LinkedIn is the most popular social networking website for professionals. It was founded in 2002 and launched in 2003. In June 2012 it had more than 175 million users, making it the go-to place for professional networking online. Many people feel that LinkedIn is nothing more than an overbuilt job search board, but it can be used as an effective business-to-business marketing tool.
When building your LinkedIn profile as part of your business-to-business marketing strategy, the first thing to pay attention to is your heading and title. These are search engine optimized for LinkedIn and make it easier for others to find you on the network. Your title lists your job, but your heading lets people know specific aspects of your job and areas of expertise. An additional way to increase optimization of your profile is to tag your skills and expertise. Tags are great supplementary information for your profile visitors.
As with any marketing plan, LinkedIn requires diligent management as you add your contacts both online and offline and continually add new people you meet. Growing your network through these personal connections allows you to increase your web of other potential business contacts on the network. It helps to tag and filter your new connections in order to better organize your contact framework and build relationships with them.
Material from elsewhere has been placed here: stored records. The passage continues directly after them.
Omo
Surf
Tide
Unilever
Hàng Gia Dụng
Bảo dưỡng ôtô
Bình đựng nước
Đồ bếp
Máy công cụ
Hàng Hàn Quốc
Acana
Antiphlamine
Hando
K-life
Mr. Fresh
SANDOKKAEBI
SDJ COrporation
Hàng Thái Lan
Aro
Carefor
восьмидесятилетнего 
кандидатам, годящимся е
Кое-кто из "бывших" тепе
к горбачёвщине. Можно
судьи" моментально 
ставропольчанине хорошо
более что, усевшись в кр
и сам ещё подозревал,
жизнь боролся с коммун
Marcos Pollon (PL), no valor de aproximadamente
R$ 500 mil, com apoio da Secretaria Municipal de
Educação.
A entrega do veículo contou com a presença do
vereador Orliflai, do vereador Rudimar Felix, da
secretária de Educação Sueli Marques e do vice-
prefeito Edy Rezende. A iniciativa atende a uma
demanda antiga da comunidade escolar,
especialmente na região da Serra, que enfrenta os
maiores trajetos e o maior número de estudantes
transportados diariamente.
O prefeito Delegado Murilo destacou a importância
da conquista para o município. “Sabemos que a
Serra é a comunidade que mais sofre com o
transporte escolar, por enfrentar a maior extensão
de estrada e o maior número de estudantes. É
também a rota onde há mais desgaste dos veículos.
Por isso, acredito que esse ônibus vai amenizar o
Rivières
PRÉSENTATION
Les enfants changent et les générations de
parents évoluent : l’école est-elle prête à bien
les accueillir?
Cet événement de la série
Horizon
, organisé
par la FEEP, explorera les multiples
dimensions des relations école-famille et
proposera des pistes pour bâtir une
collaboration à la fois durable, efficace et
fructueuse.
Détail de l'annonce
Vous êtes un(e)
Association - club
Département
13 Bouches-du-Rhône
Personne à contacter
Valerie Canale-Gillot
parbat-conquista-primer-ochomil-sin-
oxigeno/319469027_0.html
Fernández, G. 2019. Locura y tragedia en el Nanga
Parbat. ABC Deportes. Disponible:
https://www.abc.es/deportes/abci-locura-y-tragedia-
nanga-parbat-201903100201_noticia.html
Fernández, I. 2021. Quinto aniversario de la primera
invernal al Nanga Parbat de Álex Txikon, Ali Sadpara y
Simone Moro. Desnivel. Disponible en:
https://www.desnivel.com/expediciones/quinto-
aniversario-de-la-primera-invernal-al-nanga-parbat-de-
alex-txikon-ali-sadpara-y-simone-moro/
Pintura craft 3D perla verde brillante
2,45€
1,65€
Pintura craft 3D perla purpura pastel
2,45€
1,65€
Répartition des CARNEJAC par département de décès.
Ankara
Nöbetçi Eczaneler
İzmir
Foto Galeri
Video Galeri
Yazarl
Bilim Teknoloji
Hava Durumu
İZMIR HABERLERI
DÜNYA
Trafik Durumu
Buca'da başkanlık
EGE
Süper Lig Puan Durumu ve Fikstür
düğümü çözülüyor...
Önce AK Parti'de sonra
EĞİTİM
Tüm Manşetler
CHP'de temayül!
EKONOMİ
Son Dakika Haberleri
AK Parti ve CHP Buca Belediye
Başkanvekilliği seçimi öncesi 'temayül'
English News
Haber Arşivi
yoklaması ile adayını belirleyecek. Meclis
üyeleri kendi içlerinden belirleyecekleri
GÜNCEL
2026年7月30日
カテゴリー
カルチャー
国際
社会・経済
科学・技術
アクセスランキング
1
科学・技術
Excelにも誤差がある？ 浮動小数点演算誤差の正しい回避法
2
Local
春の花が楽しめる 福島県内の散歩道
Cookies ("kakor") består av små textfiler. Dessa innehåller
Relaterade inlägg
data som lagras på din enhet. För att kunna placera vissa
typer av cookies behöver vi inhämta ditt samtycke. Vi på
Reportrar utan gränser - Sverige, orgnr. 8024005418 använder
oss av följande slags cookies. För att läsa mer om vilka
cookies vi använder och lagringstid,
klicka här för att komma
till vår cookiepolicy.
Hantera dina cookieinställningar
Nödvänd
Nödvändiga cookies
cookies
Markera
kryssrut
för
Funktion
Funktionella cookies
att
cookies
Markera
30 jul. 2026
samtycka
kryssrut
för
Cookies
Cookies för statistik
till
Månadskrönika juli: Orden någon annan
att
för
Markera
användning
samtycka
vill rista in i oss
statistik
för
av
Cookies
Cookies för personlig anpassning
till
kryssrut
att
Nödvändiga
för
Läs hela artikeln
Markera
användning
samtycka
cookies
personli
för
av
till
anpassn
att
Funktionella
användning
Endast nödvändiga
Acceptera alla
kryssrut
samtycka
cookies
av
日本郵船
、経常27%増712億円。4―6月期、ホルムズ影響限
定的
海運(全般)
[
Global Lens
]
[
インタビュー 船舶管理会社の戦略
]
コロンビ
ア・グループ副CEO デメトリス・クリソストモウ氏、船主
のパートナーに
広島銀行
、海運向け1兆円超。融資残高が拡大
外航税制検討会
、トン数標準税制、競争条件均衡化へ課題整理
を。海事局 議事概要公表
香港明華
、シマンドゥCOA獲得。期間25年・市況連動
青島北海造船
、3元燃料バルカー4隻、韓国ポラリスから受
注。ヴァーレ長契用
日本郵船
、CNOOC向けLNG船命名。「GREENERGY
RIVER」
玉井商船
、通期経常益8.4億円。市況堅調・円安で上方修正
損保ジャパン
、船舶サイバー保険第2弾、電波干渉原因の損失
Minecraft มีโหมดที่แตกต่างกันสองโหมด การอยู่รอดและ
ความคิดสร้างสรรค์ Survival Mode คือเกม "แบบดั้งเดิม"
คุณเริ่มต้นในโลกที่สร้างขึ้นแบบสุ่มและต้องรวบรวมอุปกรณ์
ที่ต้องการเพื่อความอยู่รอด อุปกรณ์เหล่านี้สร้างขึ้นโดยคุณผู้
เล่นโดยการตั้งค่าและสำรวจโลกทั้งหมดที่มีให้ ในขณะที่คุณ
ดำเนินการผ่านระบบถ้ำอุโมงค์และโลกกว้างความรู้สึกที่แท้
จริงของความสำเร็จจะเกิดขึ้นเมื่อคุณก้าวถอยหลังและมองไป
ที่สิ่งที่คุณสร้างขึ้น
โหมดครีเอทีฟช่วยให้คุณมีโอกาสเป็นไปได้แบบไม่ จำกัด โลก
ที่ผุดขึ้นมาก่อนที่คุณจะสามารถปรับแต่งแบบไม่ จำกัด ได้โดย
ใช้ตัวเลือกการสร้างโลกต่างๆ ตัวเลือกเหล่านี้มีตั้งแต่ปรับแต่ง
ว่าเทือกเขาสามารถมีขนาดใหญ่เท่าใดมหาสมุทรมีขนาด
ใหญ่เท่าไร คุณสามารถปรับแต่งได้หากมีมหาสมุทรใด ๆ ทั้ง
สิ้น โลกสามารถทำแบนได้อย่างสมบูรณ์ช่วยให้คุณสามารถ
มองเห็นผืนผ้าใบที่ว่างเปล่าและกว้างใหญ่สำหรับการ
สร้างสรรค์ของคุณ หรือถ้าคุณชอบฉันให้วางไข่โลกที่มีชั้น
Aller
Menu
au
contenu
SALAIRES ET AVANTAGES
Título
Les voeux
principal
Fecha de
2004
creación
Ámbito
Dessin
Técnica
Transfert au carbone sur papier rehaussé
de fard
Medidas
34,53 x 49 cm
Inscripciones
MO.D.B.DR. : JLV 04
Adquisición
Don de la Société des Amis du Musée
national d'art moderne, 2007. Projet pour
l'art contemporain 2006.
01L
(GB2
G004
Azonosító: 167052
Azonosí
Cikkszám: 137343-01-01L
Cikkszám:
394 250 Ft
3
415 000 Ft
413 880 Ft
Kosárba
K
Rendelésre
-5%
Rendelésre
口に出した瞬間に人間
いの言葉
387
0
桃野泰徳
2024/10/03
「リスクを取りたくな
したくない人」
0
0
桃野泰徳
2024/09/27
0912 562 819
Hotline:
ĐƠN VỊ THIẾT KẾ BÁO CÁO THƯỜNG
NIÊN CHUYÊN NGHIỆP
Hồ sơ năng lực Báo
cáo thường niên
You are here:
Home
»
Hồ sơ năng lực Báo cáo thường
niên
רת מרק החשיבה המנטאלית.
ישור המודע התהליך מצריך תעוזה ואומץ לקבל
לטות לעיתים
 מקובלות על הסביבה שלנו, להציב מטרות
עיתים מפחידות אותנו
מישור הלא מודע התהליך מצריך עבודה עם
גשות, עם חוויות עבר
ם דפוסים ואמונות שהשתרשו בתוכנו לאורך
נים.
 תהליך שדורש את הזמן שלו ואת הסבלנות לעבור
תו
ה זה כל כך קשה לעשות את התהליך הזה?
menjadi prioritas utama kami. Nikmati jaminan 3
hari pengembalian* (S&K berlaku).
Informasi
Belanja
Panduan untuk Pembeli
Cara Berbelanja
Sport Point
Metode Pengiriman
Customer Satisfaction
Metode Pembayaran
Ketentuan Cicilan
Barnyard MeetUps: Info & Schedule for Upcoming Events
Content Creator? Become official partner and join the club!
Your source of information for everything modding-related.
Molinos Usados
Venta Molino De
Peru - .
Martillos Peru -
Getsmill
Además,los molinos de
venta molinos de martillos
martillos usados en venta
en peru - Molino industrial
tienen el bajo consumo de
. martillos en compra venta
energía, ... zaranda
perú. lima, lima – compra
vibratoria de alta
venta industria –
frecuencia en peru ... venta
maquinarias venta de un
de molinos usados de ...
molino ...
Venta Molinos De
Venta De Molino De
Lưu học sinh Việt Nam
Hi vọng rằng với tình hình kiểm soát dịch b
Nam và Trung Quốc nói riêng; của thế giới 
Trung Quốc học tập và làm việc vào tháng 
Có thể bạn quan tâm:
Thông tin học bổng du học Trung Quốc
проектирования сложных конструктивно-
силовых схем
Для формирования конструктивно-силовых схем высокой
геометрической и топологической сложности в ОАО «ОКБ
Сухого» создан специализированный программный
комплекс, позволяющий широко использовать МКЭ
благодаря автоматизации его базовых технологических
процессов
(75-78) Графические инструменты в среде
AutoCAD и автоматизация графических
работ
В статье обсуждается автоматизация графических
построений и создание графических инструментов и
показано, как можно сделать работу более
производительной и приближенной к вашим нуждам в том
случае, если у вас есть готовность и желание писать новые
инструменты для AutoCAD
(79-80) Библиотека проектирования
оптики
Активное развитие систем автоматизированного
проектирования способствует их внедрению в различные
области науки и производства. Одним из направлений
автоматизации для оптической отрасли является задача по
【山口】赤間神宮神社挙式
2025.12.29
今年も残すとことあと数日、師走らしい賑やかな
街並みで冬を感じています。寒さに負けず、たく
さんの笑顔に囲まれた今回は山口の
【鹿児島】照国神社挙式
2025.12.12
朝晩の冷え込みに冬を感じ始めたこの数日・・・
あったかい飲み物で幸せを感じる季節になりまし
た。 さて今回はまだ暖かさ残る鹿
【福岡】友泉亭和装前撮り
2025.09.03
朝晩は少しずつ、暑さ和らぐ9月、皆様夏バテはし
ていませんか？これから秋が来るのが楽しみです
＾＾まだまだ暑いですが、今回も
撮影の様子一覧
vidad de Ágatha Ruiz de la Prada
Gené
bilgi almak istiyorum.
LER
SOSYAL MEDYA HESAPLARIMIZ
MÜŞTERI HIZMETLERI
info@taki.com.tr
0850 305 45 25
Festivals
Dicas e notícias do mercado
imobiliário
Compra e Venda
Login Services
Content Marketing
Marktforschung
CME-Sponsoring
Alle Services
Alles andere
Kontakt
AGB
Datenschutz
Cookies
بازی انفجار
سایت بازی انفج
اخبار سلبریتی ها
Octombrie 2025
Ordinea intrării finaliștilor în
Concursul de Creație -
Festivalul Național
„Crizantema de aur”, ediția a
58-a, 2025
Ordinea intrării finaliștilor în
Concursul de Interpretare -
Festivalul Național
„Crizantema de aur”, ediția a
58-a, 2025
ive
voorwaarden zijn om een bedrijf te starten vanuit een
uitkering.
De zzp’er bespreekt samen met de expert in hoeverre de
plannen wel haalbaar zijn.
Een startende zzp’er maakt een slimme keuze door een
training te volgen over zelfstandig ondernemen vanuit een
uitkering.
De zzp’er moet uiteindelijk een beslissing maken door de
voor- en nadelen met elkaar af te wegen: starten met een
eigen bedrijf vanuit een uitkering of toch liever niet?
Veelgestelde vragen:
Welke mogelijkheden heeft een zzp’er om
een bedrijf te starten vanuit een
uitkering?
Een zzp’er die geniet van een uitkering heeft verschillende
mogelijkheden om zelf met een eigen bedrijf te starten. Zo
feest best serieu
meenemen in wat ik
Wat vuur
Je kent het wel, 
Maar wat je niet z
Everyone loves a personal touch to their interactions with acquaintances. Whenever you establish a new connection on LinkedIn or when someone joins your network, take a few moments to personally welcome and acknowledge that person. This helps affirm your relationship with the individual and makes that person feel important to you, giving you a better opportunity to develop further business relations with the new connection. It only takes a few moments, but it could lead to valuable opportunities in the future.
Don’t waste your LinkedIn summary. No one wants to see another profile with job-seeking buzzwords like “team-oriented,” “results focused,” and “goal setting.” These words have become empty in most of the modern business world and it makes your profile work more like a job search board than a professional business networking tool. Instead, use your summary to add a human element to your profile by answering a simple question such as why you are in your profession.
Gather business intelligence. In addition to being able to view details about your contacts that could be useful in your business relationship with them, you can gather a contextual look at your contacts connections. By examining the relationships your contacts have with others, you can find opportunities to connect with others who may be interest in your business or even see whether your contacts have connections to your competitors, giving you valuable information on how to approach your contacts when you do business in the future.
LinkedIn is much more than a job board. It allows you to make yourself more accessible to other people in your industry who can help your company and it gives you avenues to learning valuable information about how everyone in your business sphere is connected. It can even give you key insights into capitalizing on your connections.